The current Baa3 ratings is still four notches below the A2 rating Tesla’s financial results implied in January. Some of the concerns Moody’s cited in January may remain, but all car companies have competitive issues to deal with. The market for gasoline-powered cars, for instance, is about 90% of what it was a few years ago. Fully battery-electric and plug-in hybrid cars accounted for about 10% of global light-vehicle sales in 2022.

Qualitative issues have affected ratings for other auto ratings. Based on Moody’s outlook for

General Motors

‘ (GM) financials, for instance, the company deserves a Baa2 rating. Moody’s, however, rates the debt a notch lower, at Baa3, its lowest investment-grade rating.

“Elevated requisite capital spending, R&D and engineering costs related to electric and autonomous vehicles,” are some of the credit challenges listed in the GM report.

Ford Motor

(F) is in the same boat as GM. Moody’s rates Ford debt at Ba2, a speculative-grade rating, but the ratings company’s purely financial analysis points to a call of Ba1, one notch higher.

The difference between investment-grade and non-investment-grade ratings can matter, increasing companies’ cost of borrowing by limiting the pool of buyers for their debt. Many pension funds and institutional investors only buy the debt of investment-grade companies.

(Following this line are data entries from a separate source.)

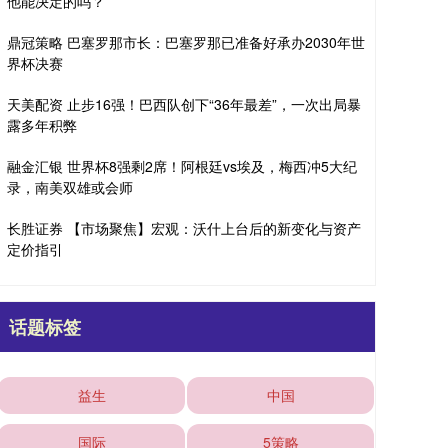
他能决定的吗？
鼎冠策略 巴塞罗那市长：巴塞罗那已准备好承办2030年世
界杯决赛
天美配资 止步16强！巴西队创下“36年最差”，一次出局暴
露多年积弊
融金汇银 世界杯8强剩2席！阿根廷vs埃及，梅西冲5大纪
录，南美双雄或会师
长胜证券 【市场聚焦】宏观：沃什上台后的新变化与资产
定价指引
话题标签
益生
中国
国际
5策略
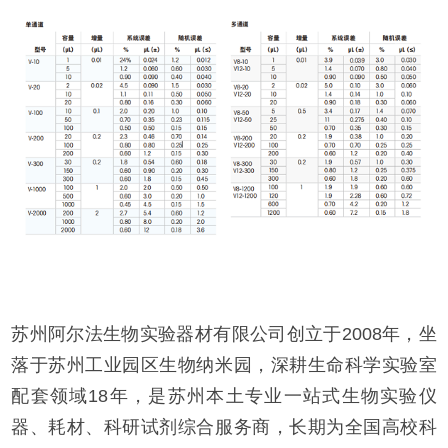
苏州阿尔法生物实验器材有限公司创立于2008年，坐
落于苏州工业园区生物纳米园，深耕生命科学实验室
配套领域18年，是苏州本土专业一站式生物实验仪
器、耗材、科研试剂综合服务商，长期为全国高校科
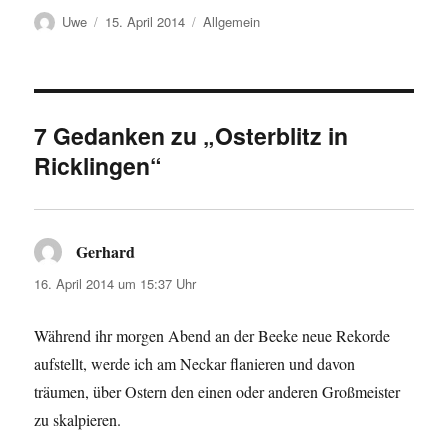
Autor
Veröffentlicht
Kategorien
Uwe
15. April 2014
Allgemein
am
7 Gedanken zu „Osterblitz in
Ricklingen“
Gerhard
sagt:
16. April 2014 um 15:37 Uhr
Während ihr morgen Abend an der Beeke neue Rekorde
aufstellt, werde ich am Neckar flanieren und davon
träumen, über Ostern den einen oder anderen Großmeister
zu skalpieren.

Split ratings, with one ratings firm calling a company’s credit investment grade and another calling it speculative grade, also limit buyers, according to Alexandra Merz, founder of L&F Investor Services, which advises international investors on the creation or purchase of U.S. businesses. Merz spent years as a credit officer at Moody’s in France.

“They don’t deserve a junk rating,” Merz said of Tesla, adding she believes Moody’s reference to corporate governance is based on volatility in the stock triggered by Musk himself. Musk is a busy individual, running SpaceX and Twitter, as well as Tesla.

Musk’s purchase of Twitter in October has affected how investors view Tesla stock. Shares are still about $42, or 19%, lower than the $225 level just before Musk completed his purchase of the social media platform. The

Nasdaq Composite

is up about 8% over the same span.

Part of the problem is that car-related stocks have struggled as interest rates have risen, threatening demand by making new vehicles less affordable. GM and Ford shares are both down roughly 13% since Musk’s Twitter takeover, but the loss at Tesla has been bigger.

Tesla stock might get a small boost from Moody’s decision to upgrade, given that it appears to be a vote of confidence from a financial market participant. “For me, the upgrade rights a wrong,” said Merz.